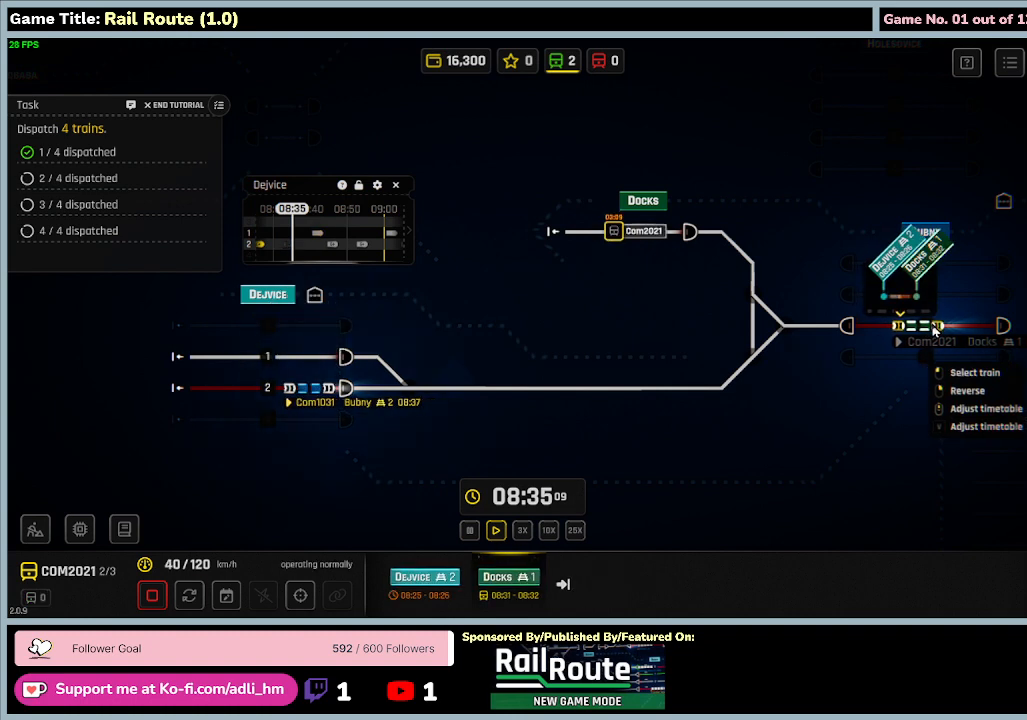
{"keys": [], "mouse": ["right"], "events": [[167, "mouse_right", "up"], [400, "mouse_right", "down"]]}
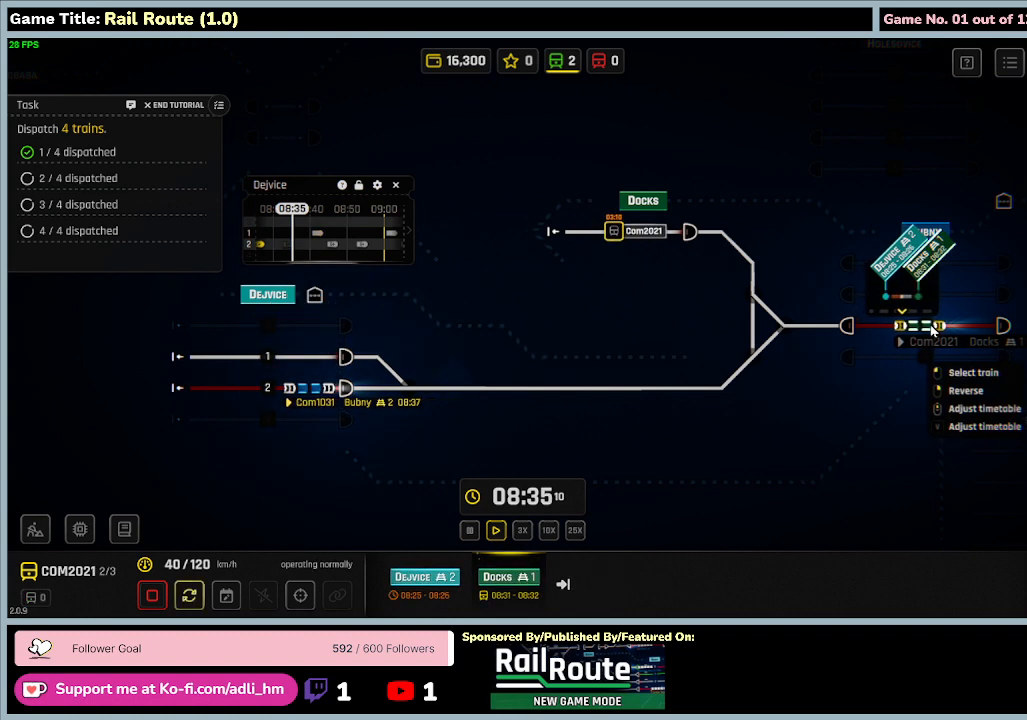
{"keys": [], "mouse": ["right"], "events": []}
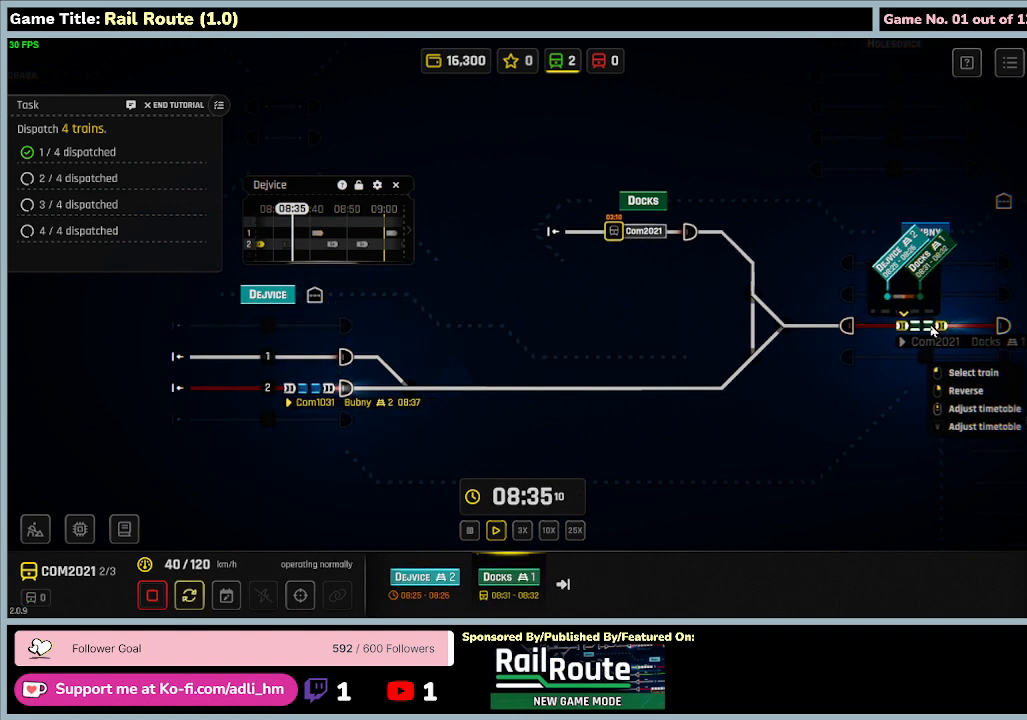
{"keys": [], "mouse": ["right"], "events": []}
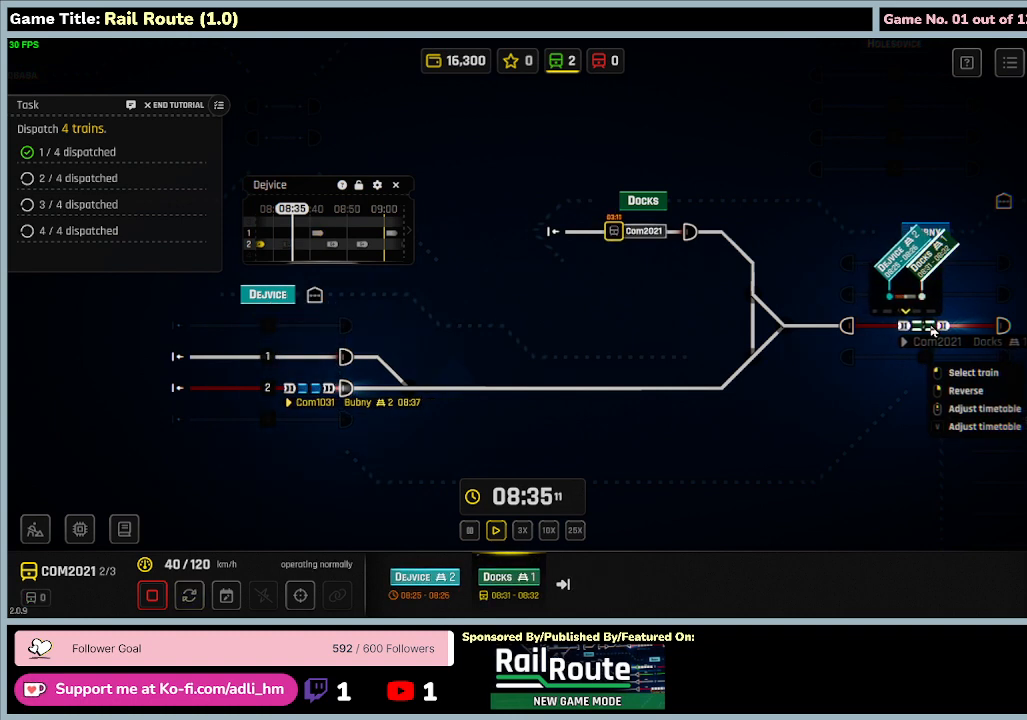
{"keys": [], "mouse": ["right"], "events": []}
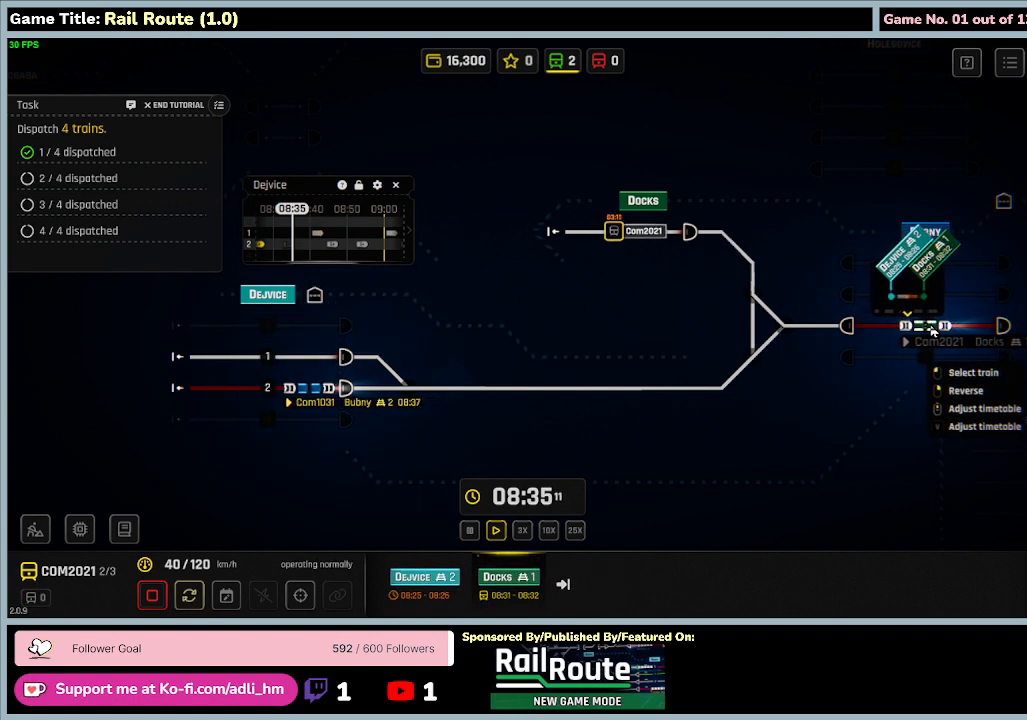
{"keys": [], "mouse": ["right"], "events": []}
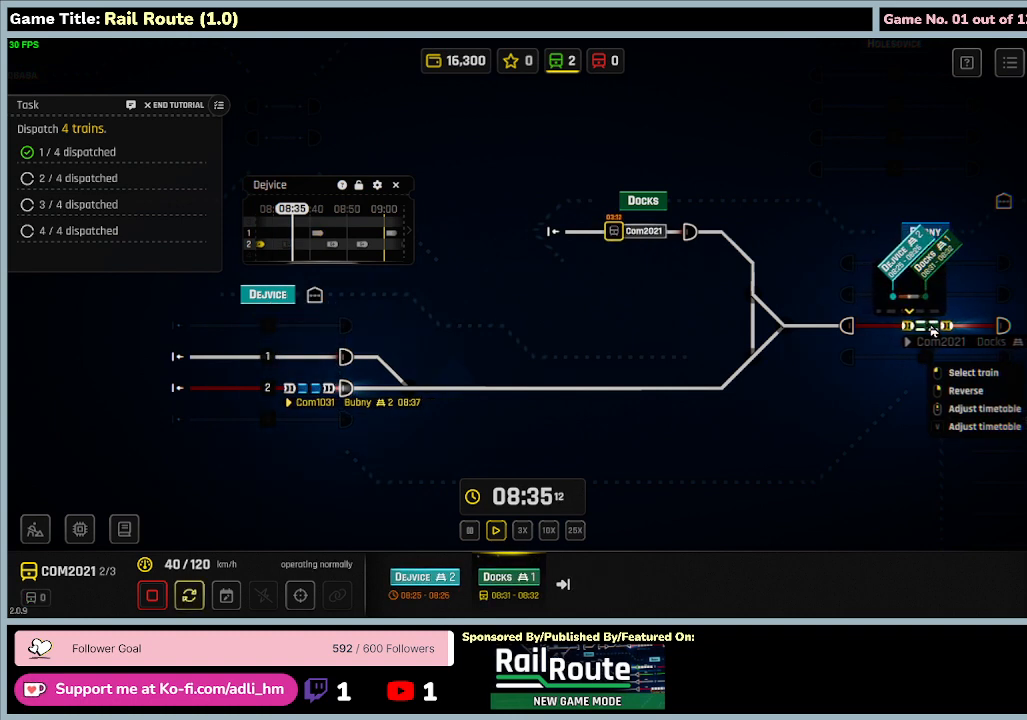
{"keys": [], "mouse": ["right"], "events": []}
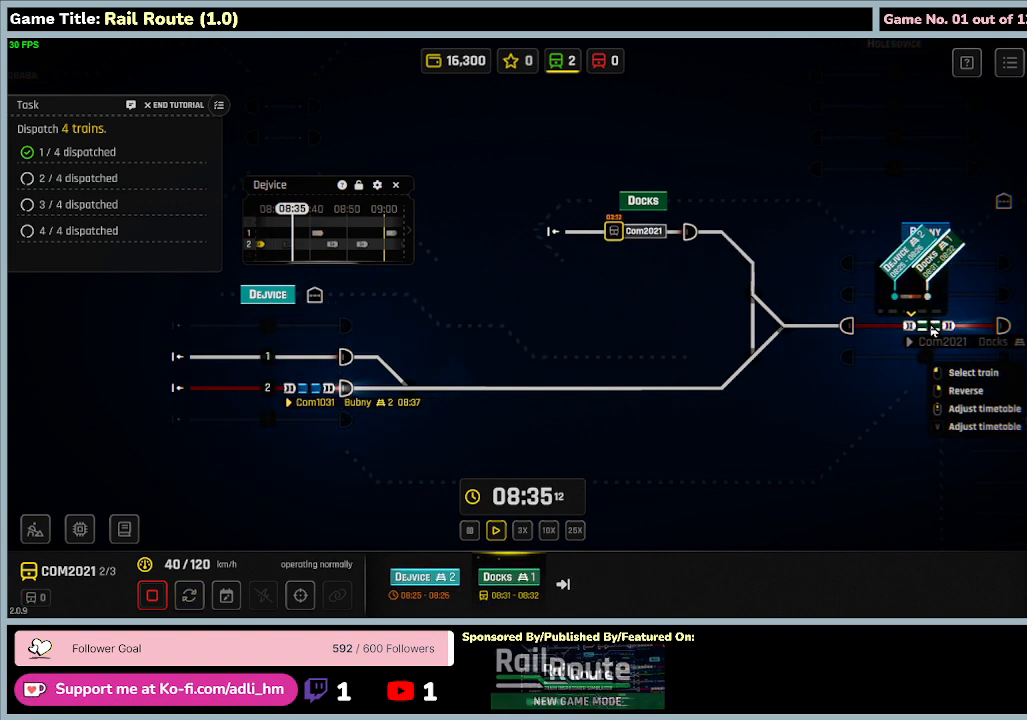
{"keys": [], "mouse": [], "events": [[334, "mouse_right", "up"]]}
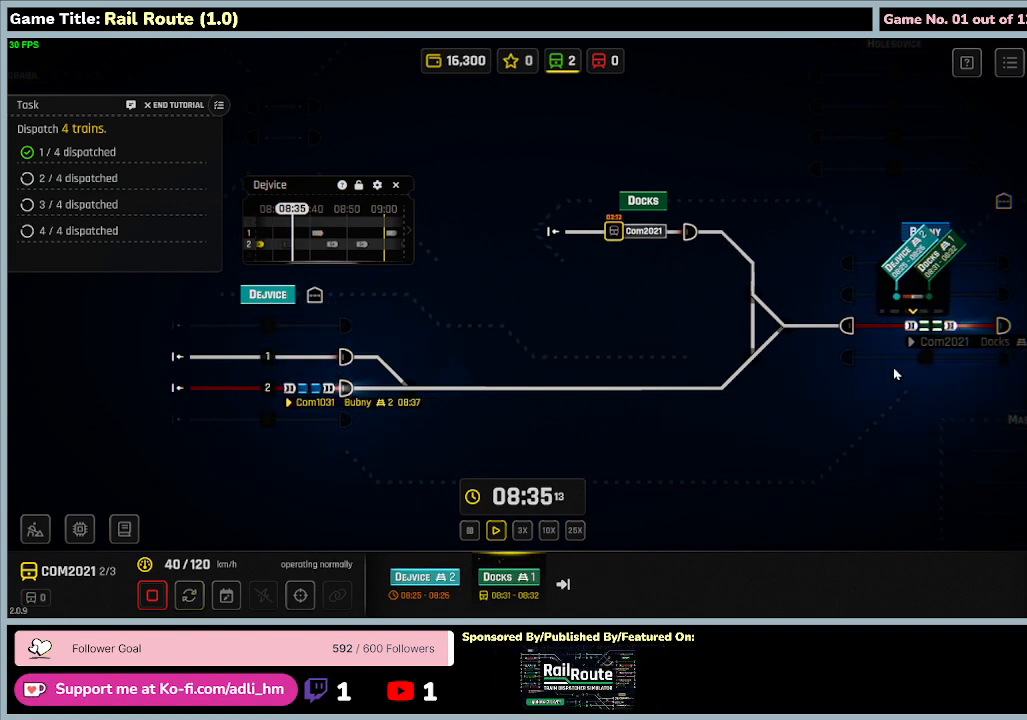
{"keys": [], "mouse": ["right"], "events": [[334, "mouse_right", "down"]]}
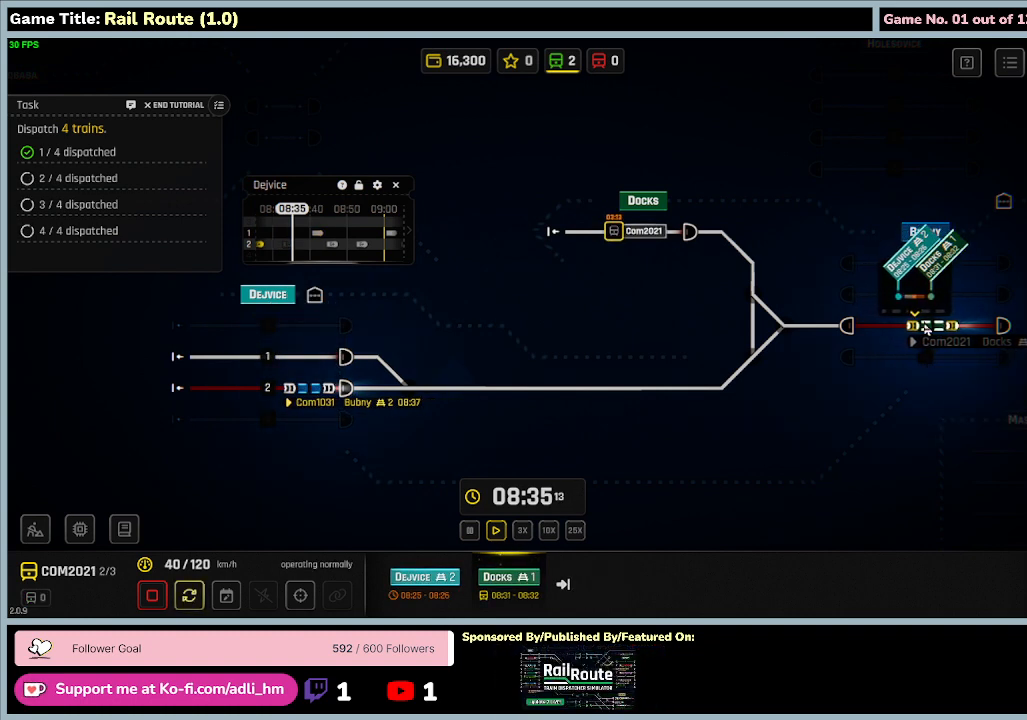
{"keys": [], "mouse": ["right"], "events": []}
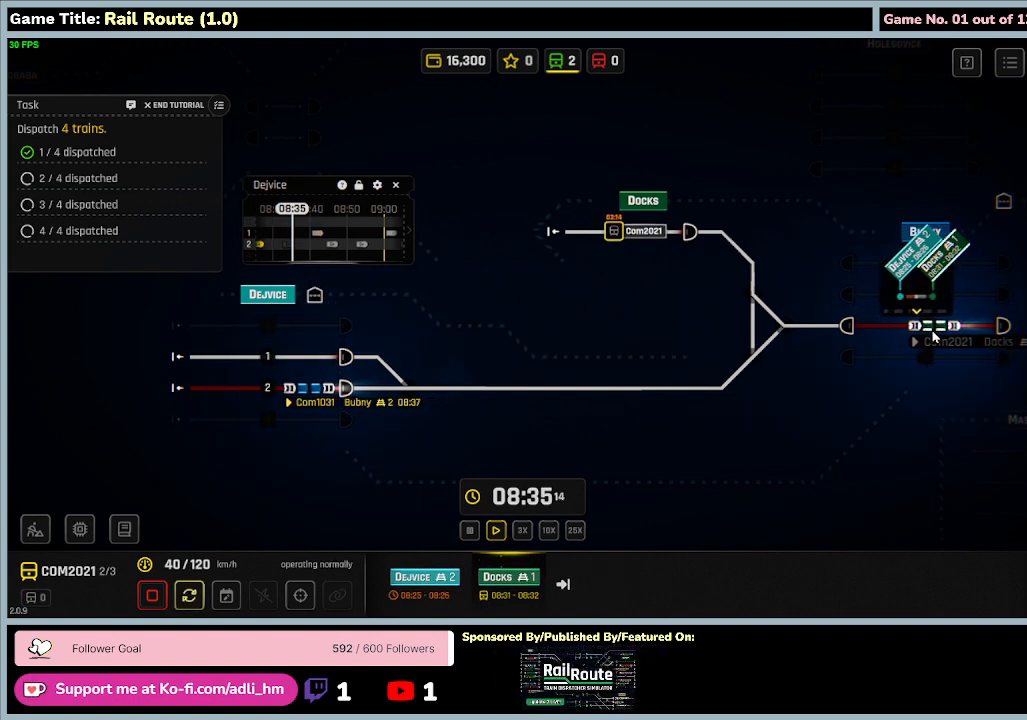
{"keys": [], "mouse": ["right"], "events": []}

◆ ◆ ◆ ◆ ◆ ◆ ◆

> [EXERCISE OBJECTIVE]: The records are to be returned word for word, without any of their pictures.

> [YOUR RESPONSE]:
{"keys": [], "mouse": ["right"], "events": [[167, "mouse_right", "up"], [400, "mouse_right", "down"]]}
{"keys": [], "mouse": ["right"], "events": []}
{"keys": [], "mouse": ["right"], "events": []}
{"keys": [], "mouse": ["right"], "events": []}
{"keys": [], "mouse": ["right"], "events": []}
{"keys": [], "mouse": ["right"], "events": []}
{"keys": [], "mouse": [], "events": [[334, "mouse_right", "up"]]}
{"keys": [], "mouse": ["right"], "events": [[334, "mouse_right", "down"]]}
{"keys": [], "mouse": ["right"], "events": []}
{"keys": [], "mouse": ["right"], "events": []}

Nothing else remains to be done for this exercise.